I have a friend with a sunny disposition. It doesn’t matter what happens to him; he smiles and finds something good to say. Coffee stain on his shirt? That color looks better anyway. A flat tire? What great timing! Tires are on sale this time of year. You can’t get the guy down.
I’ve never had the impression that the Apostle Paul had this type of personality. He seems to have been too realistic and too sarcastic to be accused of being the eternal optimist.
I’m struck, though, as I read the first chapter of Philippians, by Paul’s outlook. Here’s a rough summary of the three problems that Paul faced and his response to them:
- Jail? Great! Paul gets to share the gospel among the imperial guard, and the Roman church is becoming more bold and confident as they watch his example.
- Paul’s reputation being sullied by fellow believers? Not a problem, as long as Christ’s name is being made great.
- Possible death? Then Paul get to be with Jesus. However, Paul is ready to live and serve the Lord if that’s what He wants.
The key to Paul’s attitude is that he’s stopped living for himself, and he’s started living for a higher purpose: the advance of the gospel. The question has stopped being what is good for Paul. The question has become what is good for the advance of the gospel. And that makes all the difference in the world.

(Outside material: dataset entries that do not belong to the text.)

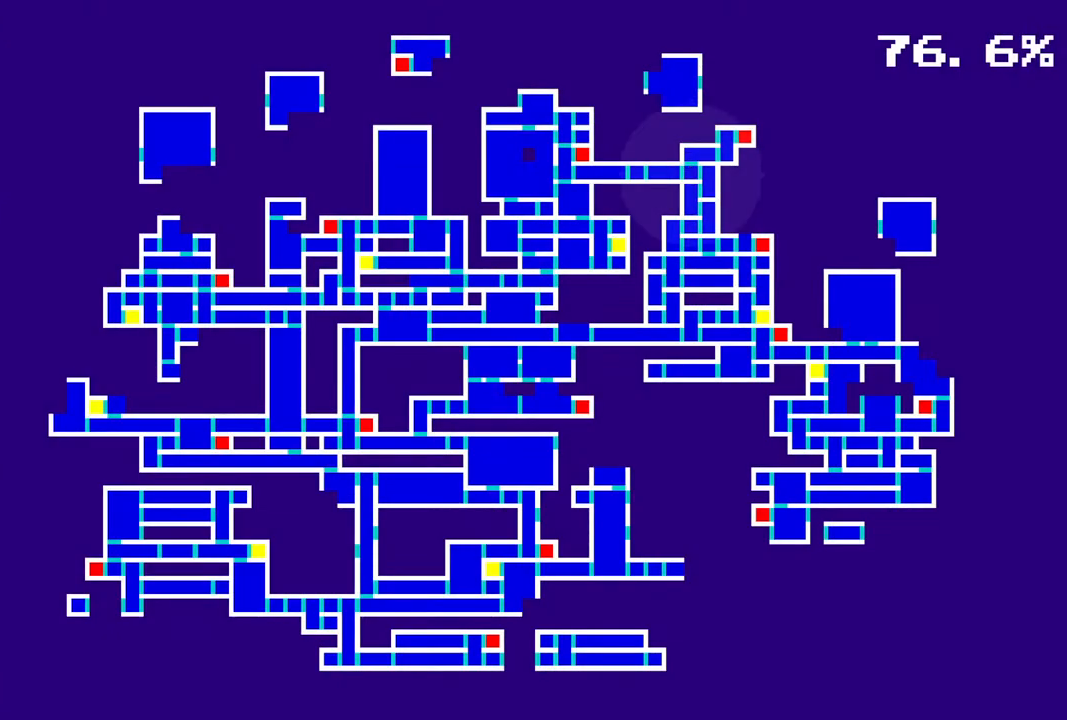
{"buttons": [], "left_stick": "center", "right_stick": "center", "events": []}
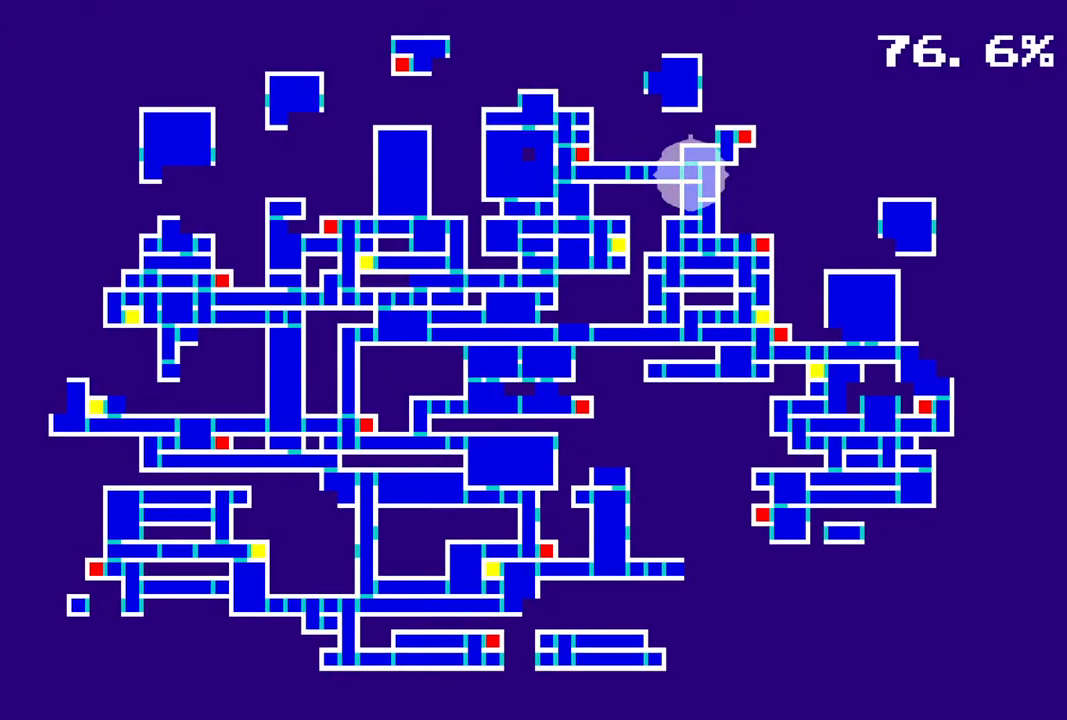
{"buttons": [], "left_stick": "center", "right_stick": "center", "events": []}
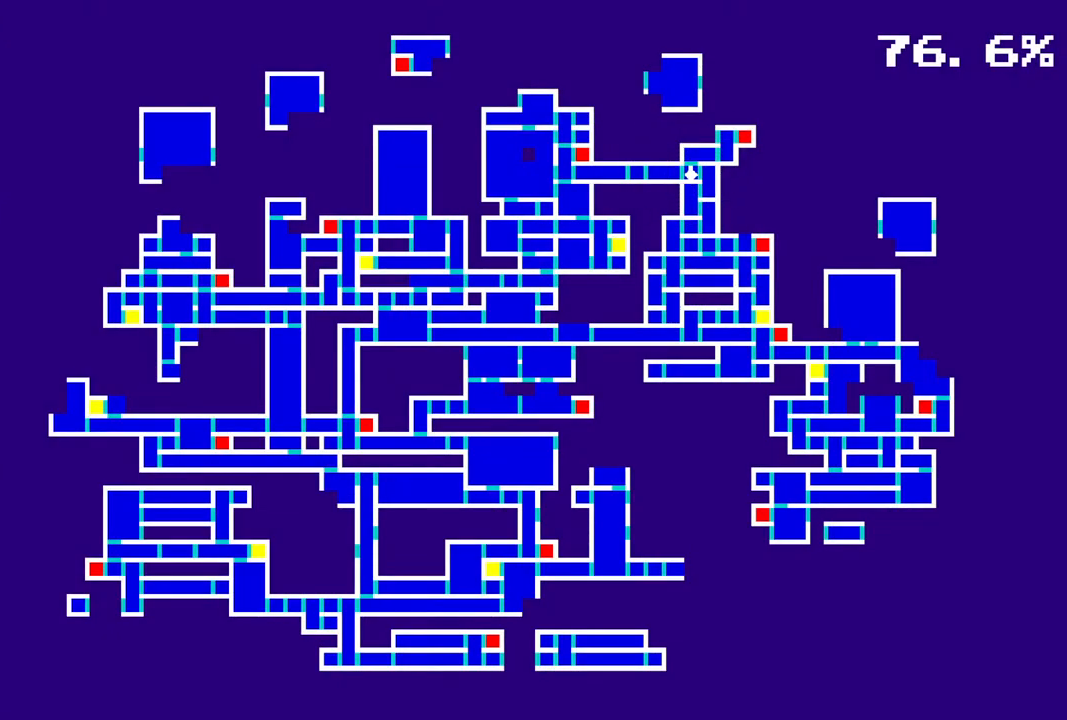
{"buttons": [], "left_stick": "center", "right_stick": "center", "events": []}
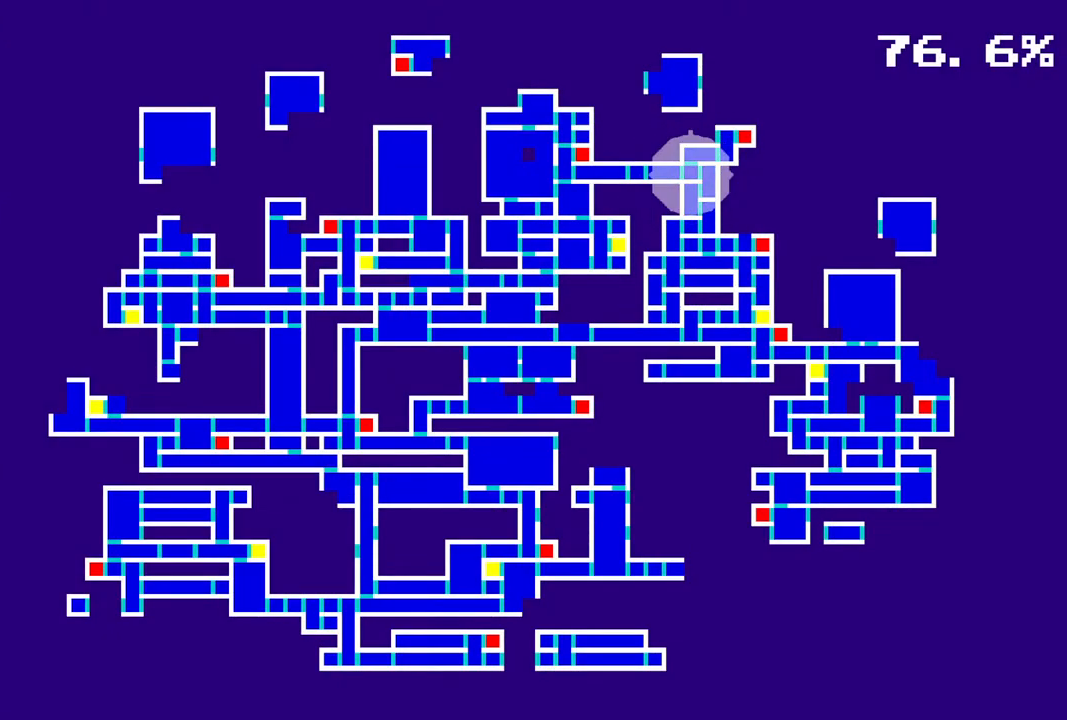
{"buttons": [], "left_stick": "center", "right_stick": "center", "events": []}
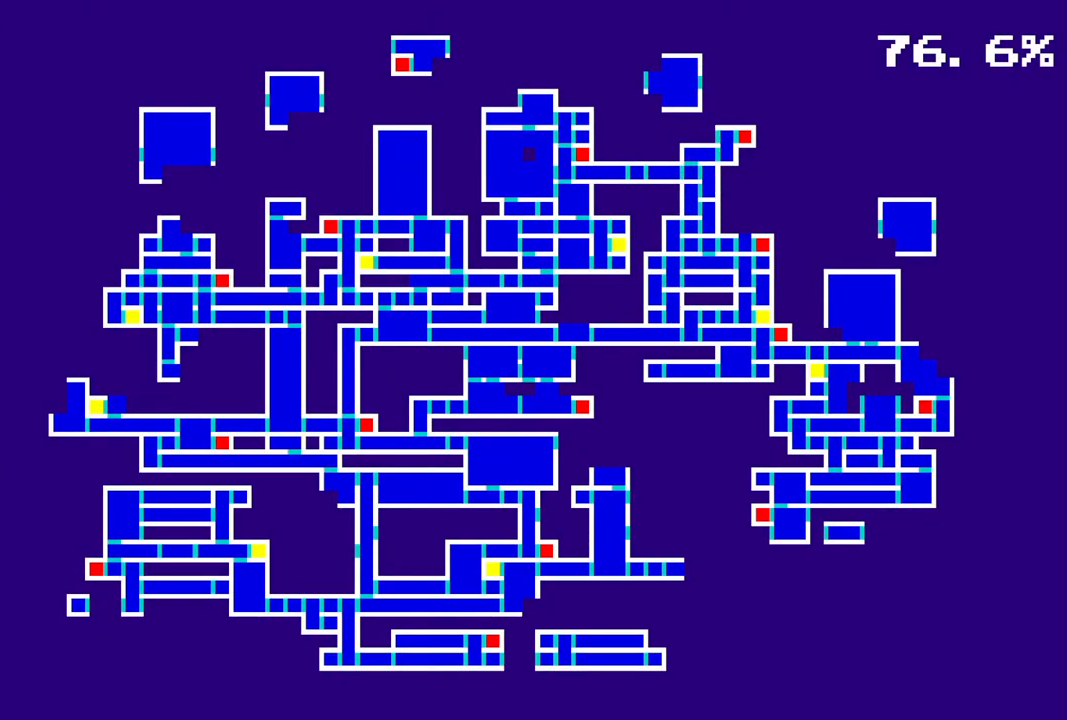
{"buttons": ["R1", "DPAD_LEFT"], "left_stick": "center", "right_stick": "center", "events": [[200, "DPAD_LEFT", "down"], [217, "R1", "down"]]}
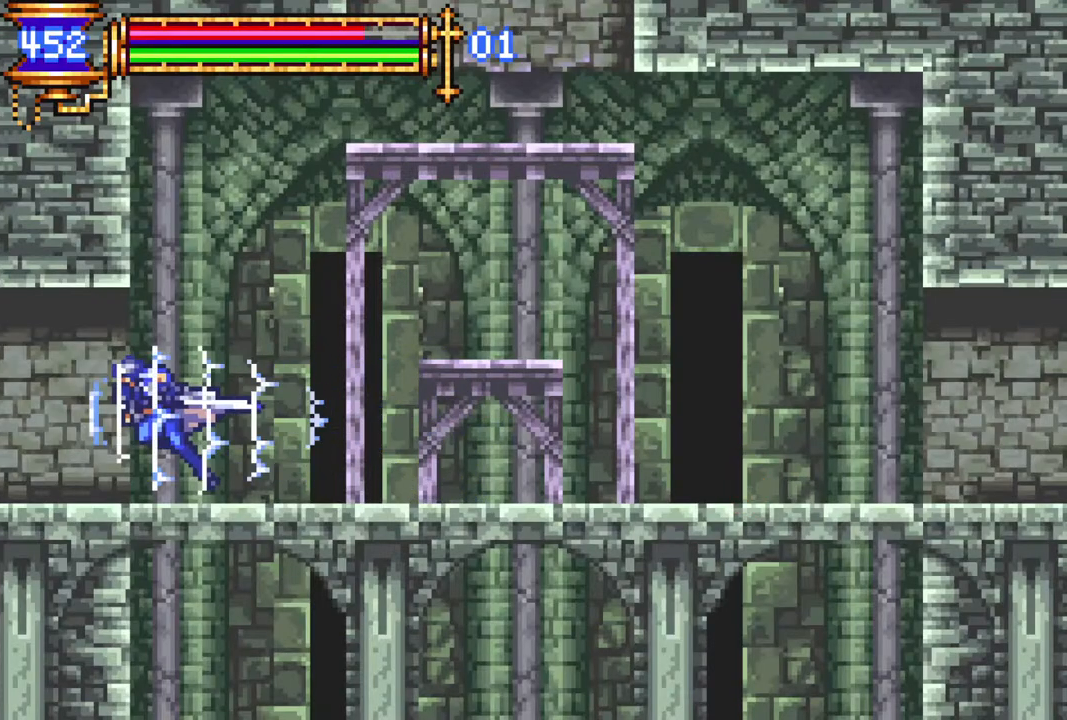
{"buttons": ["R1", "DPAD_LEFT"], "left_stick": "center", "right_stick": "center", "events": [[133, "CROSS", "down"], [200, "CROSS", "up"]]}
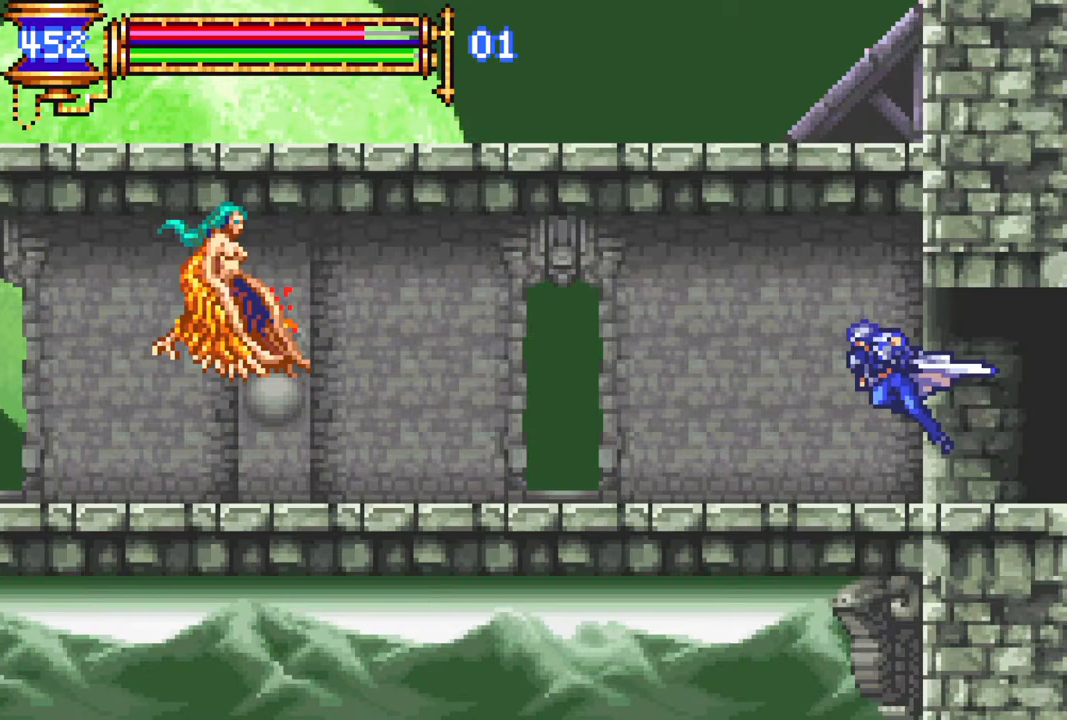
{"buttons": ["R1", "DPAD_LEFT"], "left_stick": "center", "right_stick": "center", "events": []}
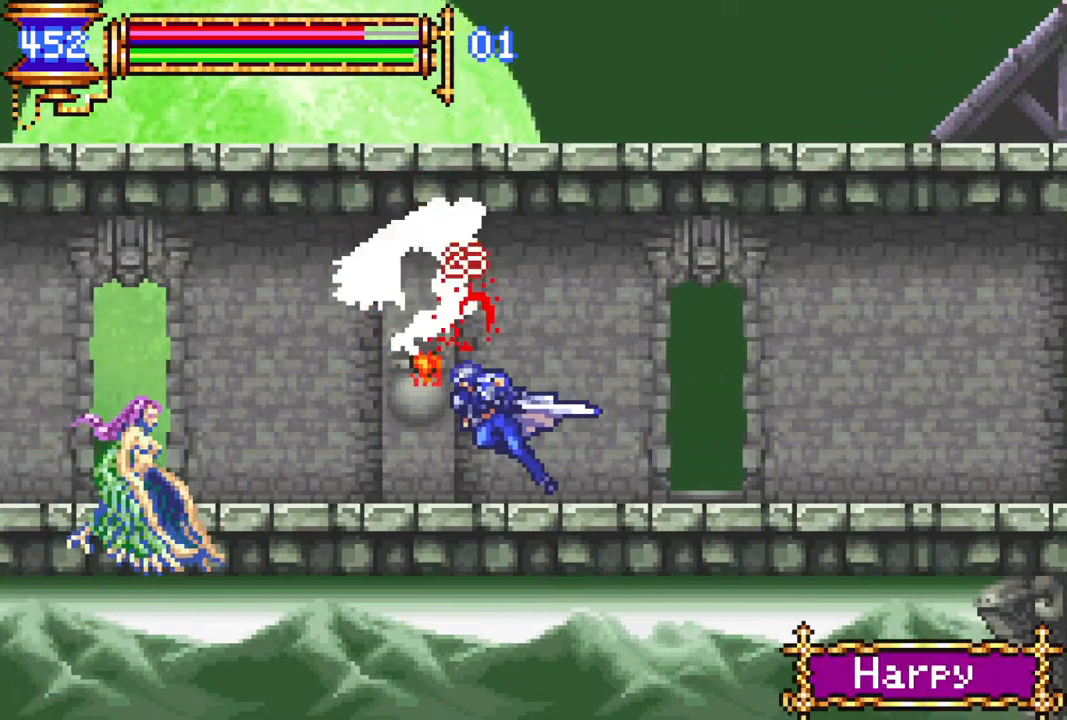
{"buttons": ["R1", "DPAD_LEFT"], "left_stick": "center", "right_stick": "center", "events": []}
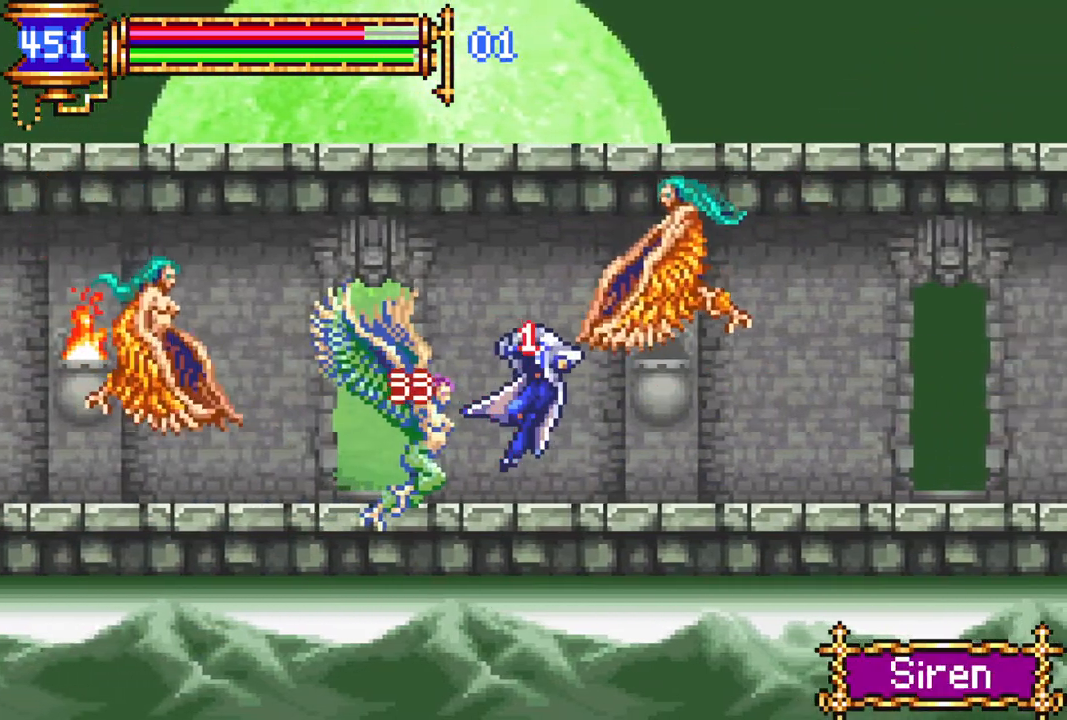
{"buttons": ["R1", "DPAD_LEFT"], "left_stick": "center", "right_stick": "center", "events": [[133, "R1", "up"], [150, "DPAD_LEFT", "up"], [183, "DPAD_LEFT", "down"], [217, "R1", "down"], [233, "CROSS", "down"], [350, "CROSS", "up"]]}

If we’re living for ourselves, then suffering will be both inevitable and brutal. If we are living for the advance of the gospel, suffering will still be inevitable, but it will be for a purpose. Our greatest aspiration will be that the gospel is advanced in every circumstance. I’m praying that my heart will be consumed with this reality so that it matters more than my comfort, reputation, or even my life.